Text block:
%%

Which 1% of crypto could survive while 99% goes to zero?

25 Jun 2026 01:45 8,157 views
Most altcoins never recover after a bull run, but a small group of assets is quietly being accumulated by institutions. This guide explains how to spot potential long-term survivors like XRP, Bitcoin, and Hedera using a simple four-trait framework.

The harsh truth in crypto is that most coins never get another real cycle. They pump once, bleed out against Bitcoin, and slowly fade into a graveyard of abandoned projects and broken promises. But underneath the noise, a small group of assets is quietly separating from the casino and turning into real financial infrastructure.

This guide breaks down why 99% of crypto is likely headed to zero, how institutions are positioning for the long term, and why coins like XRP, Bitcoin, and Hedera (HBAR) may be among the few that survive.

Why most altcoins don’t survive

Every bull market brings a wave of new narratives and tokens: AI coins, metaverse plays, meme coins, you name it. Money floods in, influencers hype them, and for a while it feels like everything is going to the moon.

Then the cycle ends. Liquidity dries up. Teams run out of funding or lose focus. Tokens get delisted or simply bleed endlessly against Bitcoin as investors move on to the next shiny thing. If you look back at the top 50 coins from 2017, many of them no longer exist or never recovered in BTC terms.

%%

[Stored entries]
%%

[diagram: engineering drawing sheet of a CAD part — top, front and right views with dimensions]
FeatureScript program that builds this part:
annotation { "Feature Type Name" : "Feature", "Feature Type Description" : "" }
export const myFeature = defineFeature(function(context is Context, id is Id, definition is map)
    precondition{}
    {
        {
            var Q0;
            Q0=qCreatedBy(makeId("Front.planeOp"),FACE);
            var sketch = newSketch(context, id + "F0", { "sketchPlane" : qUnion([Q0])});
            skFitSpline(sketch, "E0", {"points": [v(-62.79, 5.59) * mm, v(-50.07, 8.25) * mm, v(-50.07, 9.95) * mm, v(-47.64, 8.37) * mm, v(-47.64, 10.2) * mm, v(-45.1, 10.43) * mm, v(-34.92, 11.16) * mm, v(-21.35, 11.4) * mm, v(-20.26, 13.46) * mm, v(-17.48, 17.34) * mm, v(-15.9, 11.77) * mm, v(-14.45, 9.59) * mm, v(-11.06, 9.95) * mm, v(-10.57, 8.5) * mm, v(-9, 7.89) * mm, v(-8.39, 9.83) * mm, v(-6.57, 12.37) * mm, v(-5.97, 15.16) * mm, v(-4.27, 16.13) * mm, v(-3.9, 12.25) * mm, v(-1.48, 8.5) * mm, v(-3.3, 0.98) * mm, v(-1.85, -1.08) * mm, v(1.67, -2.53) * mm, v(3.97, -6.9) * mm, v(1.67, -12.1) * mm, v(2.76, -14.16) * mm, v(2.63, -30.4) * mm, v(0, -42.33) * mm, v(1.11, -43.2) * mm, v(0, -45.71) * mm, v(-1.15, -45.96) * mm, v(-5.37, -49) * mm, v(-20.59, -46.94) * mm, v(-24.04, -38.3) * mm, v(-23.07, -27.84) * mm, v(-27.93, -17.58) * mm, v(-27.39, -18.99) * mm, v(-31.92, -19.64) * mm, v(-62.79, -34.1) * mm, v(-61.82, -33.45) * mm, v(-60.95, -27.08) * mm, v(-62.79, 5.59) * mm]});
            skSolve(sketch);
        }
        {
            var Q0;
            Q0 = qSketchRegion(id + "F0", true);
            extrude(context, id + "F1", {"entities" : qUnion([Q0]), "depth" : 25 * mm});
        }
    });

%%
%%

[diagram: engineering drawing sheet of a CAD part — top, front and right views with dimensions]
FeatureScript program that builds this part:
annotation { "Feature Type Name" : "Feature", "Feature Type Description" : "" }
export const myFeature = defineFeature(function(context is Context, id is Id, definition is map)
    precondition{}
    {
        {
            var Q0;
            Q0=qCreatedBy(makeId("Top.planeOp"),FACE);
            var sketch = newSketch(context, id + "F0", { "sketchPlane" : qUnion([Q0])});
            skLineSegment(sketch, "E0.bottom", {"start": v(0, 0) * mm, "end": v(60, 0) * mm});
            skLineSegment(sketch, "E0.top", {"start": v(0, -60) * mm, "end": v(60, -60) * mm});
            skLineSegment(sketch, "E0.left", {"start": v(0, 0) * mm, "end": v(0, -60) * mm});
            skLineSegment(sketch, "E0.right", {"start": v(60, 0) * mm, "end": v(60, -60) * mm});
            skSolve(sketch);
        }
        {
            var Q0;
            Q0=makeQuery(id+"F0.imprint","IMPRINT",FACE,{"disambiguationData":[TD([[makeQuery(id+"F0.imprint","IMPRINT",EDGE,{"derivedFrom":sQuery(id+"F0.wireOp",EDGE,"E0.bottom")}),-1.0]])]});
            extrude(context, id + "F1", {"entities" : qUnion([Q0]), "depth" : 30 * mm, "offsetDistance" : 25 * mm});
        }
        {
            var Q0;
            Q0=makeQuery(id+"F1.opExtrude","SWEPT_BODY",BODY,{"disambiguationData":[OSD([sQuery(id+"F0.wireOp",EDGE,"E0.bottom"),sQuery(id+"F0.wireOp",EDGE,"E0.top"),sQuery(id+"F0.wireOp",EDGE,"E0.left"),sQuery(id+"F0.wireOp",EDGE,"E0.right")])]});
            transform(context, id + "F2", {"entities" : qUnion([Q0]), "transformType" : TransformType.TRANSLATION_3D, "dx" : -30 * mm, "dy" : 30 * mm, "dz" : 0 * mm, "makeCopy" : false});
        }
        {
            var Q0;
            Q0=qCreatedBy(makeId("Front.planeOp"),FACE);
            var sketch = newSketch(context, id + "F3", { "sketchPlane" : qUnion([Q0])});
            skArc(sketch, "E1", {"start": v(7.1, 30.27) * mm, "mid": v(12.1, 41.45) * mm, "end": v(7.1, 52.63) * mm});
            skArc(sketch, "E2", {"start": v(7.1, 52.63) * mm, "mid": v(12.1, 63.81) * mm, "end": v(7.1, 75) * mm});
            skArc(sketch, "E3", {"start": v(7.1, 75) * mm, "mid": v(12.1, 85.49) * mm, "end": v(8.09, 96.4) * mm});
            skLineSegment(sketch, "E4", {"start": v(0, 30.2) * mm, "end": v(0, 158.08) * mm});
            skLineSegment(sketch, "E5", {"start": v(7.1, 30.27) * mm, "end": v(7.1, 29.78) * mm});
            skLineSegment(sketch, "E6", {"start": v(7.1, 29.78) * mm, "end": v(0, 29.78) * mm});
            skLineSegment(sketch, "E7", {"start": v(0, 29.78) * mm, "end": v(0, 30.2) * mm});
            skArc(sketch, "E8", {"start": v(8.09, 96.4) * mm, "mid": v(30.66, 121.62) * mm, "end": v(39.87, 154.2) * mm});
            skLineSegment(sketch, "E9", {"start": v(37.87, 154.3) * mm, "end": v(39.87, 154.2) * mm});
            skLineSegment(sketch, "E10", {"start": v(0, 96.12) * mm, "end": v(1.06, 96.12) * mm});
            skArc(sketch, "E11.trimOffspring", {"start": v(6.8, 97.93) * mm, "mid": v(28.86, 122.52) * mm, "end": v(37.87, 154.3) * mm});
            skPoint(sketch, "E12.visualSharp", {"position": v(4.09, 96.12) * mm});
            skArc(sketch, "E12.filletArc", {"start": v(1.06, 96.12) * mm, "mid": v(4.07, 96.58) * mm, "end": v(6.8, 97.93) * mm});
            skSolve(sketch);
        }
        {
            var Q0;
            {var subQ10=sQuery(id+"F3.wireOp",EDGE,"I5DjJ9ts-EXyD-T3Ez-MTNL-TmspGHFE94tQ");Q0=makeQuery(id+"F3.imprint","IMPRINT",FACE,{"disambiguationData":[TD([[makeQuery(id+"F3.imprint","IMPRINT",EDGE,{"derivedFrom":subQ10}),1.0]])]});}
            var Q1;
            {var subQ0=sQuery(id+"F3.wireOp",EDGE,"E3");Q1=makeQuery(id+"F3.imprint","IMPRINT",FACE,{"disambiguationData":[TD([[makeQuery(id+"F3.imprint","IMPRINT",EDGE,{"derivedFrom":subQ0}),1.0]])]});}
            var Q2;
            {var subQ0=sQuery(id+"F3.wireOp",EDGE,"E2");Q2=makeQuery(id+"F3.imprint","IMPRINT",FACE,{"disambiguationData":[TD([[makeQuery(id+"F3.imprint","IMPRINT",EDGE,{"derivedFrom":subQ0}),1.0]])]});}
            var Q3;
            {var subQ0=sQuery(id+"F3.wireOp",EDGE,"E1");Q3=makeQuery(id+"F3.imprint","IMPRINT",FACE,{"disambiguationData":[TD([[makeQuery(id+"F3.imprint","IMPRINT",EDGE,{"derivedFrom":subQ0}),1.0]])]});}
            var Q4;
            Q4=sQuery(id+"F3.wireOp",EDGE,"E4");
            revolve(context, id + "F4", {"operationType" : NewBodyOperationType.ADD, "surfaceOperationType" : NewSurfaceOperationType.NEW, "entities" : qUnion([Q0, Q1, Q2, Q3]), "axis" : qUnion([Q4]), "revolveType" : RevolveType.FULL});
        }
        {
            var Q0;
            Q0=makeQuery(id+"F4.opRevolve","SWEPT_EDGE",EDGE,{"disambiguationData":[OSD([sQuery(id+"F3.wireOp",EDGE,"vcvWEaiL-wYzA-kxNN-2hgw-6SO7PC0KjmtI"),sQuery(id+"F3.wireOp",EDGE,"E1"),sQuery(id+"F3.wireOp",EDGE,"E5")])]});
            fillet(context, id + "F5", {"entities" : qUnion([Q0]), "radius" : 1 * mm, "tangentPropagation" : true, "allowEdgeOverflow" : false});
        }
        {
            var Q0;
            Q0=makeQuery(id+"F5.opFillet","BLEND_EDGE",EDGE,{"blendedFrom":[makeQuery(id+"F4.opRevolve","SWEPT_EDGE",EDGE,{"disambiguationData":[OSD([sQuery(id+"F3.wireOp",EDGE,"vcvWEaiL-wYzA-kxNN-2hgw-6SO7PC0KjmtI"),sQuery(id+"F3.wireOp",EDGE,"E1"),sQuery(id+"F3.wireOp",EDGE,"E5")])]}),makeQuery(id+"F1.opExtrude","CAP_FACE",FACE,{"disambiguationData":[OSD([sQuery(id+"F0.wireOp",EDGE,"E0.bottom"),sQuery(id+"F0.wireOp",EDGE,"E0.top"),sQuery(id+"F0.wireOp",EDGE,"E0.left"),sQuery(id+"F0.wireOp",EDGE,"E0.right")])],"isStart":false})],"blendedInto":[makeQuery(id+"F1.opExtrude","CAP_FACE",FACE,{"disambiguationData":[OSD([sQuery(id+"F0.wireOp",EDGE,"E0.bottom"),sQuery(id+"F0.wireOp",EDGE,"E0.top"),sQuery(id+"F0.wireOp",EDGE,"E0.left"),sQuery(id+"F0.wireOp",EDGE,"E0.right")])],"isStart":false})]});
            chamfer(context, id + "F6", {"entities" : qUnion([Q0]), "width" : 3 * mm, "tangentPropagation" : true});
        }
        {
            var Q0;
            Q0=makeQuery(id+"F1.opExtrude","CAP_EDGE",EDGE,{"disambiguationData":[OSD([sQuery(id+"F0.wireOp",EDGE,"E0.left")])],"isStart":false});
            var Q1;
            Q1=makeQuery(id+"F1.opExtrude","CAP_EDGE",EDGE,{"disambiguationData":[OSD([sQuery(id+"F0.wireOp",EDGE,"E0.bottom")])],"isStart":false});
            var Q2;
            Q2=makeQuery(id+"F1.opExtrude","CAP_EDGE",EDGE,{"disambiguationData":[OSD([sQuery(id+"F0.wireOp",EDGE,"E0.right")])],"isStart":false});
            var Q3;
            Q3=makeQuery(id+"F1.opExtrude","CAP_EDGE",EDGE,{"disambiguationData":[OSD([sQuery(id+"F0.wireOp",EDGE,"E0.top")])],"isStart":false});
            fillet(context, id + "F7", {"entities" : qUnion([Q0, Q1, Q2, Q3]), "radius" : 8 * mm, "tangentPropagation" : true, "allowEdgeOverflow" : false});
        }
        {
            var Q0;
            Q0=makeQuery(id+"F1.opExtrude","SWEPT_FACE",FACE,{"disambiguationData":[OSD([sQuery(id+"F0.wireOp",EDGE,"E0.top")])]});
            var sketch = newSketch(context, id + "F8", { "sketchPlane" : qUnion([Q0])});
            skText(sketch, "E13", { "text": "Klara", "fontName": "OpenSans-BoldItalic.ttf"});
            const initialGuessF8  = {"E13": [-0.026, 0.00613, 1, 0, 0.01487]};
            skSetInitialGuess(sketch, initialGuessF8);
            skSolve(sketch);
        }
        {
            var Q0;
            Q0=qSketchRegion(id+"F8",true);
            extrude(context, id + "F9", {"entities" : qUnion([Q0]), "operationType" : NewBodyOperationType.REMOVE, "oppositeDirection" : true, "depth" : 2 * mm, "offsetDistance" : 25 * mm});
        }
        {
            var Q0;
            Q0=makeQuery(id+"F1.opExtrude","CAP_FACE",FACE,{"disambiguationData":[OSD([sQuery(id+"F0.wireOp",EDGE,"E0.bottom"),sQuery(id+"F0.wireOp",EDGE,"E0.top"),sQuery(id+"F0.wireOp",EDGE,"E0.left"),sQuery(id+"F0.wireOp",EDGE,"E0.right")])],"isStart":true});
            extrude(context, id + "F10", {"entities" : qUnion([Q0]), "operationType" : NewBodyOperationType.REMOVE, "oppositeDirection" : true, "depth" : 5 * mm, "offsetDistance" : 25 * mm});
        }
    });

%%

Task set:
[a] Answer these questions from the article on which cryptocurrencies might survive:
(i) How many views does the article show?
(ii) How many traits does the framework for spotting long-term survivors use?
(iii) The top 50 coins from which year does the article suggest looking back at?
[b] Reproduce the part of the article on which cryptocurrencies might survive between "Every bull market" and "to the moon.", inclusive.
[c] Proceed with the article on which cryptocurrencies might survive, picking up right after its last sentence.

Outputs for the tasks:
[a]
(i) 8,157
(ii) Four
(iii) 2017

[b]
Every bull market brings a wave of new narratives and tokens: AI coins, metaverse plays, meme coins, you name it. Money floods in, influencers hype them, and for a while it feels like everything is going to the moon.

[c]
This is the pattern for the majority of altcoins: no real use case, no institutional adoption, no durable demand. Once insiders finish selling, there’s nothing left to support the price.

The insider playbook: how smart money really buys

Big investors don’t buy like retail. They don’t chase green candles on exchanges. Instead, they negotiate private deals, pre-sales, and discounts that regular traders never see.

In traditional venture-style crypto deals, the script is simple:

1. Insiders get in early at a steep discount.
2. The project launches, narratives and marketing kick in, and retail buys the story at much higher prices.
3. Once liquidity is deep enough, insiders slowly sell into the hype, using retail as exit liquidity.
4. Without real-world demand, the token bleeds out and eventually dies.

This doesn’t mean every VC-backed project is a scam. It means you need to understand whether a coin exists mainly for speculation, or whether it’s being built into the actual financial system.

Two different crypto worlds are emerging

Right now, crypto is splitting into two very different worlds:

1. The casino layer
This is where most altcoins live. Narratives, influencers, insider allocations, and short-term hype dominate. Prices are driven by attention, not utility. Over a full market cycle, most of these coins lose value against Bitcoin.

2. The infrastructure layer
This is where a small set of assets are being used to build real financial rails: payment networks, tokenized assets, cross-border settlement, and institutional-grade products like ETFs. Here, the money is slower, larger, and more strategic. Institutions think in decades, not months.

Understanding which side a coin belongs to is critical if you want to hold something through multiple cycles instead of just riding one hype wave.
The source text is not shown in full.